Work task
Pick out every line in the records below that contains the word "many" and copy each of those lines in full.

Data shown
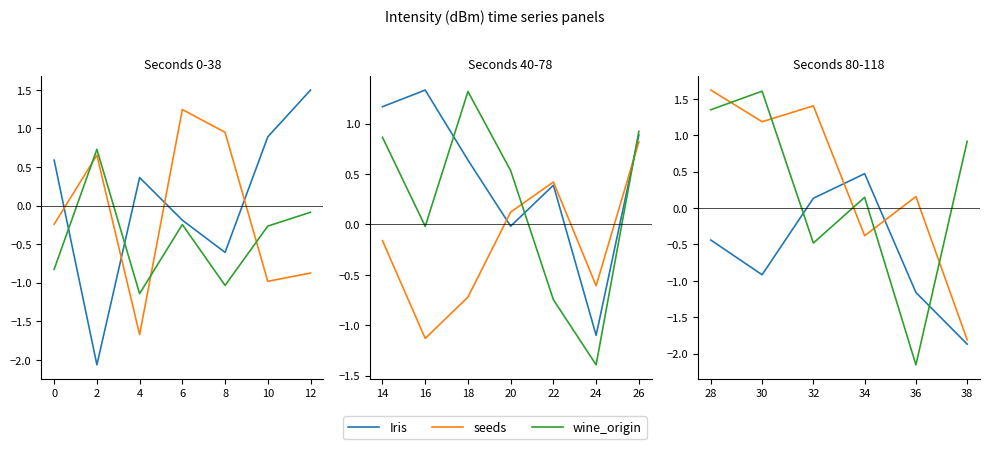

What are all the series names shown in the legend?

Iris, seeds, wine_origin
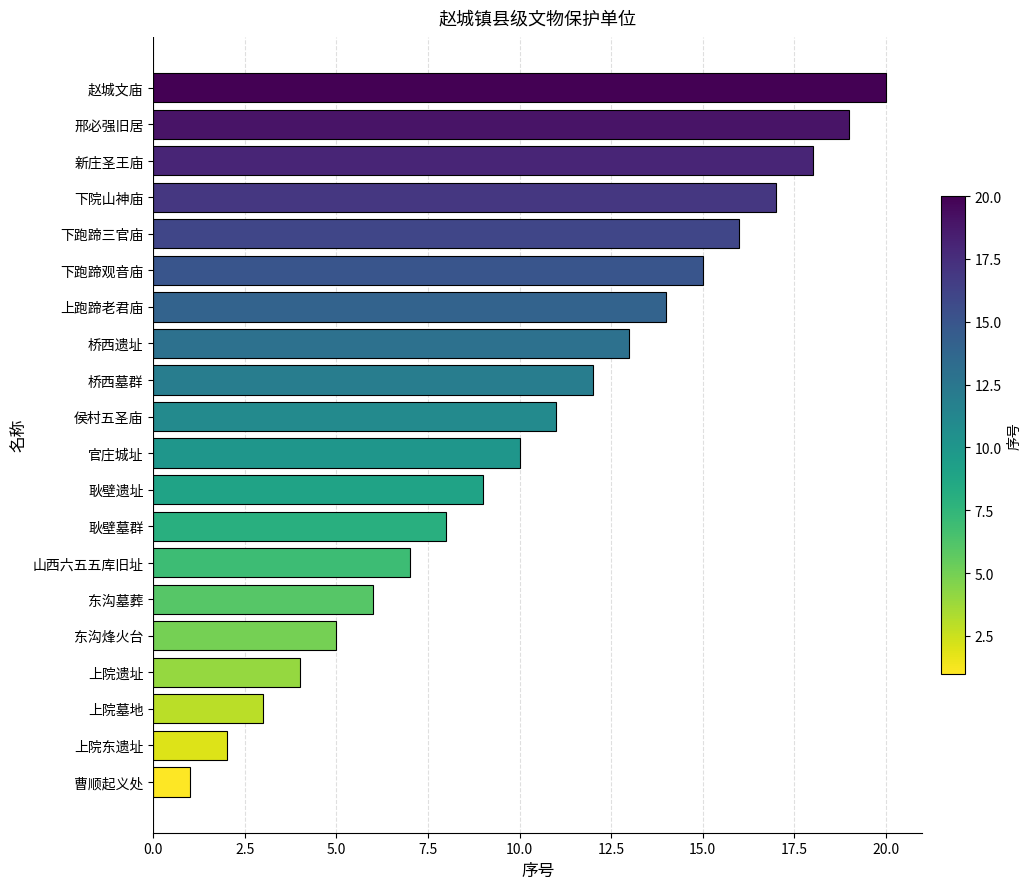

How many distinct data groups are displayed?

1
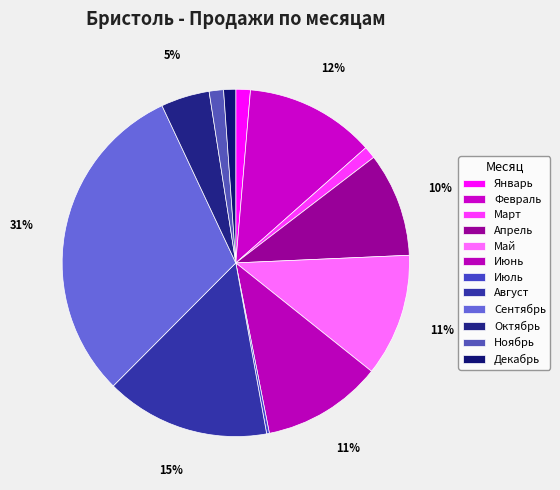

To the nearest percent, what portion does Апрель represent?

10%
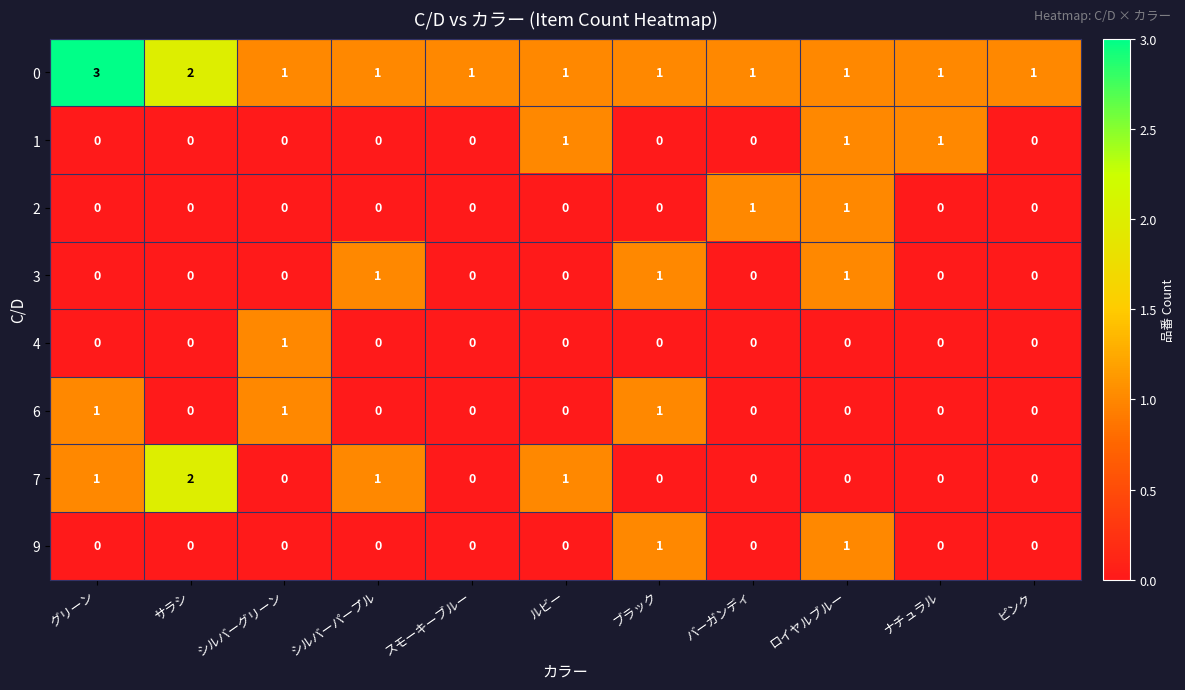

How many series are shown in this chart?

8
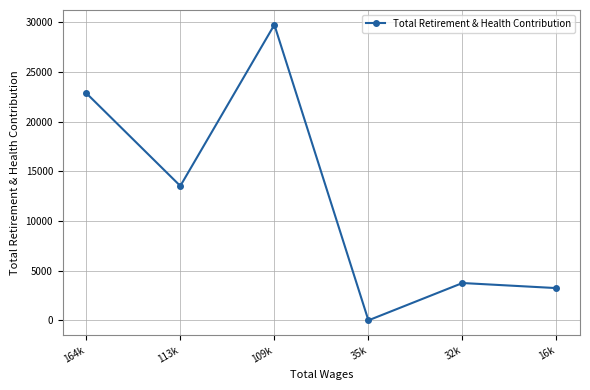

Which has a higher value, 35k or 16k?

16k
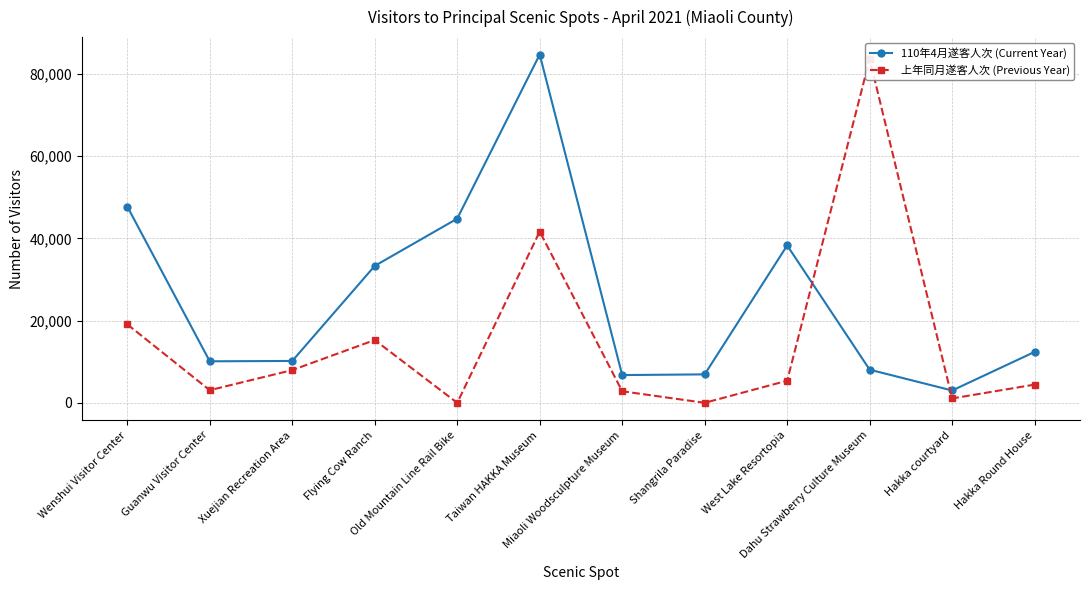

What is the approximate value of 110年4月遂客人次 (Current Year) at Dahu Strawberry Culture Museum?

8068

Expected output
How many distinct data groups are displayed?
How many series are shown in this chart?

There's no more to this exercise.